Well, that was nice – those few years we thought we could reach out over the internet to “connect authentically.”
Heady with the success of the Arab Spring, and the galvanizing role of Facebook in organizing the Ukrainian protest group EuroMaidan, netizens the world over justifiably may have been feeling that social media is the tool of the masses. The recent flap over the USAID’s (United States Agency on International Aid) blunder with the social media platform ZunZuneo in Cuba shows that things have just gotten more complicated.
A powerful tool is bound to be co-opted for use by other forces than “ordinary” citizenry at some point. Social media’s successes in helping large, anonymous groups to effectively find sympathizers and quickly organize is clearly too great not to tempt larger organizations with their own agendas. Yes, it’s true that commercial interests are using social media with resounding success. But it is in their interest to communicate honestly about who and what they are and what they are selling.
Turns out, USAID saw the potential of Twitter and sought to harness it for its own purposes in Cuba, although USAID offers a humanitarian spin on the creation of the Twitter-like ZunZuneo.
Cuban slang for a hummingbird’s tweet, ZunZuneo was a social media platform developed by third-party contractors and distributed to the Cuban public via an SMS text blast in 2009. The microblogging site, which enabled users to accumulate followers and ostensibly exchange information about such everyday topics as weather and music was popular until its demise (following USAID withdrawal of funding) in 2012. The site reportedly had 68,000 users.

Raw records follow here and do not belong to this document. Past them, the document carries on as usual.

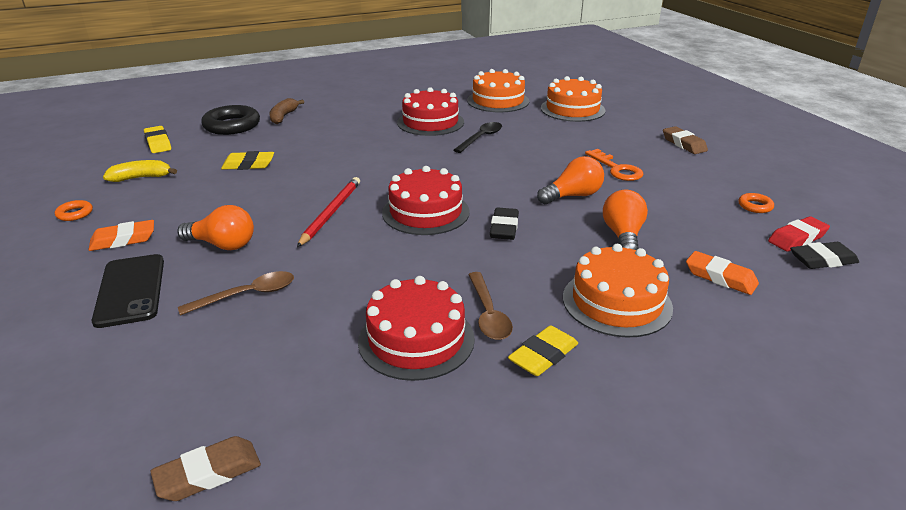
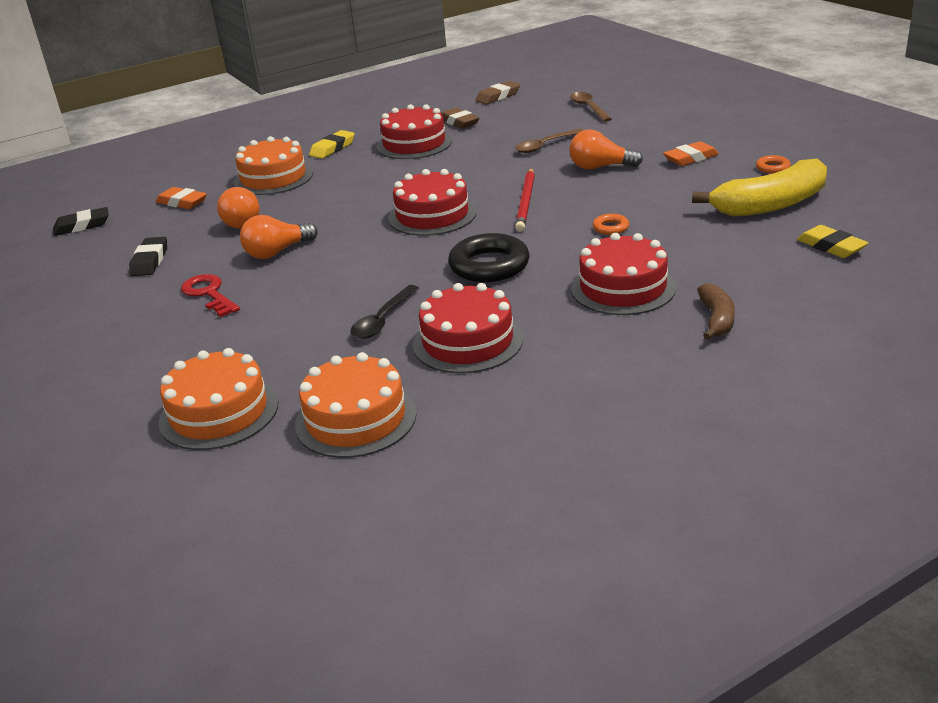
camera: 175 degrees right, 0 degrees up
black phone [92,254,164,328] -> none
yellow banana [103,160,177,182] -> yellow banana [692,159,827,217], size x1.89
black ring [201,105,260,135] -> black ring moved to [448,233,529,282]
yellow eraser [221,151,274,170] -> none
brown spoon [468,272,513,340] -> brown spoon moved to [570,92,612,122]
black eraser [490,207,519,240] -> black eraser moved to [129,237,167,276]
orange key [585,149,644,181] -> red key [181,274,240,317]
brown eraser [663,126,708,154] -> brown eraser moved to [441,108,479,129]
orange ring [738,193,774,213] -> orange ring moved to [593,214,629,235]
red eraser [768,216,830,252] -> none
none -> red cake [571,233,676,315]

It is now known, however, that the real purpose of Zunzuneo was to “renegotiate the balance of power between the state and society.”
The effect of the operation has been far different to what its originators – whoever they are – must have intended.
What is known is that the platform’s implementation coincides with the arrest in Cuba of American Alan Gross, who was arrested in 2009 in Cuba for his activities in trying to set up a network for Cuban Jews.
Now the world watches and – perhaps somewhat wearily – struggles to find the truth among the semantics of the accounts being given by the major players.
Senator Patrick Leahy, D-VT, chair of the committee overseeing USAID at the time, says that he was never told of the Zunzuneo plan. USAID head Rajiv Shah states that he “doesn’t specifically” know who ordered the creation of the platform, although he was charged with implementing it soon after taking his position at the agency. Shah, in a less than convincing manner, maintains that the creation of ZunZuneo was not covert, it was “discreet”.
USAID has been quick to respond with its own version of events on the USAID website on Monday, but the PR damage has been done. Cynicism is rearing its relentless head, and following yesterday’s testimony by Shah in front of the subcommittee that oversees USAID’s budget, Senator Patrick Leahy didn’t stop at calling the whole idea “dumb, dumb, dumb”. He also branded it as “cockamamie”.
His Republican colleague, Senator Mike Johanns, also questioned the entire validity of USAID’s social media project. As a supposedly humanitarian agency, becoming involved in an operation that went beyond the creation of resources to answer basic human need – things like bridges, roads, and food sources, seems to be outside its purview, he said. Shah answered that the platform answered a basic need for information infrastructure.
The platform, though, violated Cuban government restrictions on internet use, and may have unpleasant – at best – consequences for Alan Gross, now on a hunger strike in a Cuban jail to protest his treatment by both the Cuban and the U.S. governments. Leahy also expressed concern for USAID workers all over the world, who now will be viewed with suspicion and could be harmed if they are tarred with the spy brush. Genuinely important humanitarian work may be at risk. Recently thawing relations with Cuba have suffered a setback.
It’s a rough break for an administration that showed such early promise in advancing the American reputation on the world stage. So soon after provoking the outrage of the German government over the eavesdropping of Chancellor Angela Merkel’s cell phone and the controversy sparked by Edward Snowden’s revelations of U.S. mass surveillance, the world is treated to the spectacle of another ill-advised scheme that screams of inauthenticity.
Perhaps this has all come at the right time in history. Just as many users have embraced open sharing and unquestioning trust in their digital society, we’re reminded that holding the power of social media tools will always require the vigilance of an informed public. And once again, we are reminded that authenticity is everything.